Я рассказал об этой беседе моей матери, и она отказалась от лечения. Почему же врач дал один ответ, когда я спросил, что он рекомендует, и совершенно другой, когда я спросил, как бы он поступил, если бы речь шла о его матери? Врач знал, что его мать не подаст на него в суд, а я могу это сделать. Задавая вопрос о его матери, я изменил угол зрения, под которым он смотрел на данную ситуацию. Вот это и есть то простое практическое правило, которое часто оказывается полезным:

Не спрашивайте ваших врачей, что они вам рекомендуют, а спрашивайте их, что бы они сделали, если бы речь шла об их матери, брате или ребенке.

Но у истории моей матери есть продолжение, которое хотя и не имеет отношения к оборонительной медицинской практике, но иллюстрирует слабое понимание врачами важности медицинских доказательств. Через несколько лет моя мать начала терять зрение на левый глаз, причем по той же самой причине. На этот раз она решила, что должна воспользоваться своим последним шансом, и я не стал с ней спорить. Найдя специалиста по фотодинамической терапии в городе, где жила моя мать, я связался с ним по телефону. Вот как протекал наш разговор:

«Вам нужно понять, что лечение не приводит к полному исцелению, все, что оно может, – это остановить дальнейшее развитие слепоты. И вам нужно понять, что успех лечения никому не гарантирован и что развитие слепоты можно остановить с вероятностью 50 %», – объяснил мне этот специалист.

«Мы воспользуемся шансом», – подтвердил я.

«Возможно, вам придется повторить лечение неоднократно, если оно не поможет с первого раза».

«А цифра 50 % относится к первому курсу лечения или к 4–5 последующим курсам?»

«К первому, и то же самое можно сказать о втором. Снова 50 %».

«Но это хорошая новость, потому что она означает, что после пяти курсов успешный результат почти гарантирован – более чем у 90 % пациентов развитие слепоты будет остановлено, потому что…»

«Нет, нет, – прервал меня врач. – После любого числа курсов лечения вероятность все равно составляет 50 %».

«Но тогда вторая и последующая попытки не добавят ничего, не так ли?»
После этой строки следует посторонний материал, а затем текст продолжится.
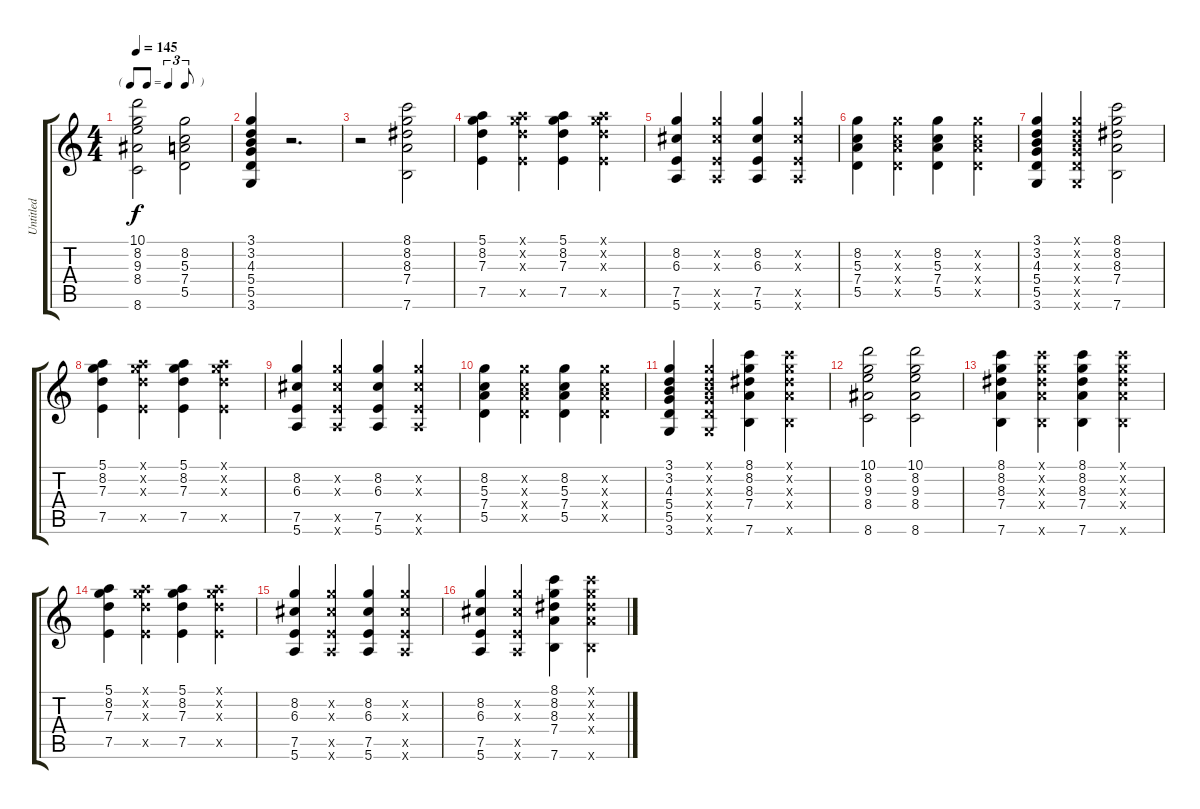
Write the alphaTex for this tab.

\track ("Untitled" "Untitled") {instrument acousticguitarnylon}
\staff {score tabs}
\tuning (E4 B3 G3 D3 A2 E2) {hide}
\ts (4 4)
\tf triplet8th
\tempo 145
\clef g2
\ks c
(10.1 8.2 9.3 8.4 8.6).2{dy f} (8.2 5.3 7.4 5.5).2 |
(3.1 3.2 4.3 5.4 5.5 3.6).4 r.2{d} |
r.2 (8.1 8.2 8.3 7.4 7.6).2 |
(5.1 8.2 7.3 7.5).4 (5.1{x} 8.2{x} 7.3{x} 7.5{x}).4 (5.1 8.2 7.3 7.5).4 (5.1{x} 8.2{x} 7.3{x} 7.5{x}).4 |
(8.2 6.3 7.5 5.6).4 (8.2{x} 6.3{x} 7.5{x} 5.6{x}).4 (8.2 6.3 7.5 5.6).4 (8.2{x} 6.3{x} 7.5{x} 5.6{x}).4 |
(8.2 5.3 7.4 5.5).4 (8.2{x} 5.3{x} 7.4{x} 5.5{x}).4 (8.2 5.3 7.4 5.5).4 (8.2{x} 5.3{x} 7.4{x} 5.5{x}).4 |
(3.1 3.2 4.3 5.4 5.5 3.6).4 (3.1{x} 3.2{x} 4.3{x} 5.4{x} 5.5{x} 3.6{x}).4 (8.1 8.2 8.3 7.4 7.6).2 |
(5.1 8.2 7.3 7.5).4 (5.1{x} 8.2{x} 7.3{x} 7.5{x}).4 (5.1 8.2 7.3 7.5).4 (5.1{x} 8.2{x} 7.3{x} 7.5{x}).4 |
(8.2 6.3 7.5 5.6).4 (8.2{x} 6.3{x} 7.5{x} 5.6{x}).4 (8.2 6.3 7.5 5.6).4 (8.2{x} 6.3{x} 7.5{x} 5.6{x}).4 |
(8.2 5.3 7.4 5.5).4 (8.2{x} 5.3{x} 7.4{x} 5.5{x}).4 (8.2 5.3 7.4 5.5).4 (8.2{x} 5.3{x} 7.4{x} 5.5{x}).4 |
(3.1 3.2 4.3 5.4 5.5 3.6).4 (3.1{x} 3.2{x} 4.3{x} 5.4{x} 5.5{x} 3.6{x}).4 (8.1 8.2 8.3 7.4 7.6).4 (8.1{x} 8.2{x} 8.3{x} 7.4{x} 7.6{x}).4 |
(10.1 8.2 9.3 8.4 8.6).2 (10.1 8.2 9.3 8.4 8.6).2 |
(8.1 8.2 8.3 7.4 7.6).4 (8.1{x} 8.2{x} 8.3{x} 7.4{x} 7.6{x}).4 (8.1 8.2 8.3 7.4 7.6).4 (8.1{x} 8.2{x} 8.3{x} 7.4{x} 7.6{x}).4 |
(5.1 8.2 7.3 7.5).4 (5.1{x} 8.2{x} 7.3{x} 7.5{x}).4 (5.1 8.2 7.3 7.5).4 (5.1{x} 8.2{x} 7.3{x} 7.5{x}).4 |
(8.2 6.3 7.5 5.6).4 (8.2{x} 6.3{x} 7.5{x} 5.6{x}).4 (8.2 6.3 7.5 5.6).4 (8.2{x} 6.3{x} 7.5{x} 5.6{x}).4 |
(8.2 6.3 7.5 5.6).4 (8.2{x} 6.3{x} 7.5{x} 5.6{x}).4 (8.1 8.2 8.3 7.4 7.6).4 (8.1{x} 8.2{x} 8.3{x} 7.4{x} 7.6{x}).4
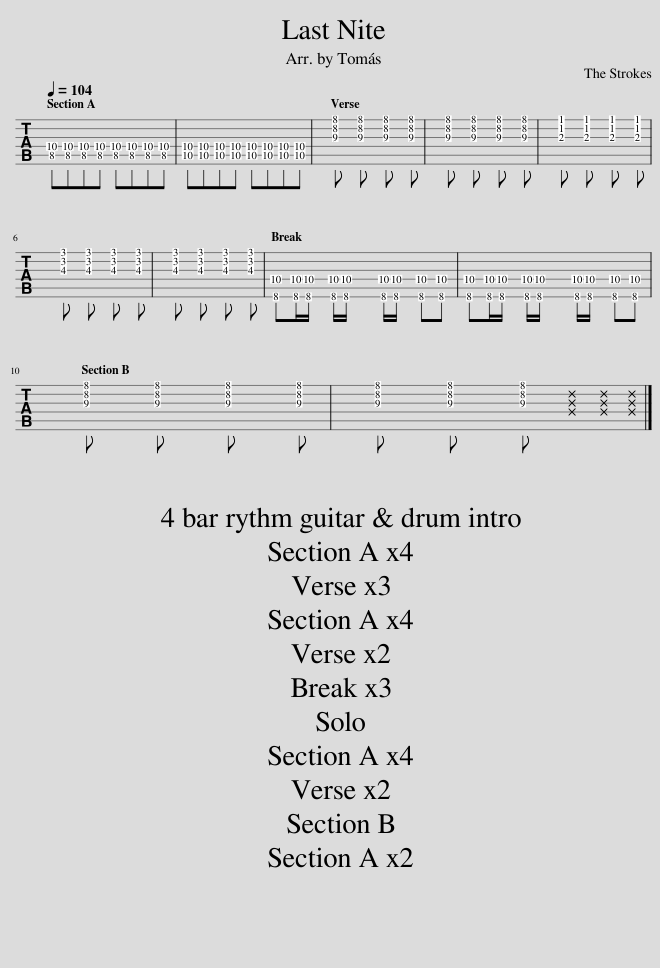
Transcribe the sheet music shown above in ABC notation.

X:1
L:1/8
Q:1/4=104
M:4/4
I:linebreak $
K:C
V:1 tab stafflines=6 strings=E2,A2,D3,G3,B3,E4
V:1
 [!5!F,!4!C][!5!F,!4!C][!5!F,!4!C][!5!F,!4!C] [!5!F,!4!C][!5!F,!4!C][!5!F,!4!C][!5!F,!4!C] | [!5!G,!4!C][!5!G,!4!C][!5!G,!4!C][!5!G,!4!C] [!5!G,!4!C][!5!G,!4!C][!5!G,!4!C][!5!G,!4!C] | x [!3!E!2!G!1!c] x [!3!E!2!G!1!c] x [!3!E!2!G!1!c] x [!3!E!2!G!1!c] | x [!3!E!2!G!1!c] x [!3!E!2!G!1!c] x [!3!E!2!G!1!c] x [!3!E!2!G!1!c] | x [!3!A,!2!C!1!F] x [!3!A,!2!C!1!F] x [!3!A,!2!C!1!F] x [!3!A,!2!C!1!F] |$ %5
 x [!3!B,!2!D!1!G] x [!3!B,!2!D!1!G] x [!3!B,!2!D!1!G] x [!3!B,!2!D!1!G] | x [!3!B,!2!D!1!G] x [!3!B,!2!D!1!G] x [!3!B,!2!D!1!G] x [!3!B,!2!D!1!G] | [!6!C,!4!C][!6!C,!4!C]/[!6!C,!4!C]/ x/ [!6!C,!4!C]/[!6!C,!4!C]/ x/ x/ [!6!C,!4!C]/[!6!C,!4!C]/ x/ [!6!C,!4!C][!6!C,!4!C] | [!6!C,!4!C][!6!C,!4!C]/[!6!C,!4!C]/ x/ [!6!C,!4!C]/[!6!C,!4!C]/ x/ x/ [!6!C,!4!C]/[!6!C,!4!C]/ x/ [!6!C,!4!C][!6!C,!4!C] |$ x [!3!E!2!G!1!c] x [!3!E!2!G!1!c] x [!3!E!2!G!1!c] x [!3!E!2!G!1!c] | %10
 x [!3!E!2!G!1!c] x [!3!E!2!G!1!c] x [!3!E!2!G!1!c] x/ x/ x/ x/ |] %11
На другом конце провода последовала долгая пауза. Я почти что слышал, как шевелит мозгами мой собеседник.

«М-да. – Похоже, он также осознал проблему. – Мне нужно время, чтобы перечитать статью в медицинском журнале».

Я также провел собственное исследование. Врач говорил о вероятности одиночного события: в 50 % случаев развитие слепоты останавливается. Как мы видели в главе 1, такие цифры часто вводят нас в заблуждение, потому что ссылочный класс не уточняется. Речь здесь может идти сразу и о всех пациентах, которые пройдут лечение единожды, и о нескольких, которые пройдут его несколько раз. В данном случае цифра 50 % относилась к пациентам, проходившим лечение неоднократно. Далее, вероятность остановки развития слепоты в 50 % не содержит исчерпывающей информации сама по себе. Ее нужно сравнивать с вероятностью развития слепоты при отсутствии любых усилий по исправлению ситуации. В статье сообщалось, что у 38 % населения процесс ухудшения зрения прекращается без всякого лечения{67}. Это означает, что не 50 %, а всего лишь 12 % получают пользу от фотодинамической терапии. Затем я выяснил, что остановка развития слепоты не означает реального прекращения этого процесса: она лишь определяется как снижение остроты зрения не более чем на три линии. Многие из тех пациентов, которые получили «выгоды» от лечения согласно данным этого исследования, в действительности столкнулись с дальнейшим снижением остроты зрения. Кроме того, были возможны различные негативные побочные эффекты лечения: некоторые пациенты сообщали о нарушениях зрения и ослаблении зрения после прохождения лечения. Наконец, что также немаловажно, в разделе, посвященном конфликту интересов, я обнаружил, что исследование финансировалось той же компанией, которая производила дорогое лекарство, используемое при лечении этим методом, и что некоторые авторы были сотрудниками или платными консультантами этой компании.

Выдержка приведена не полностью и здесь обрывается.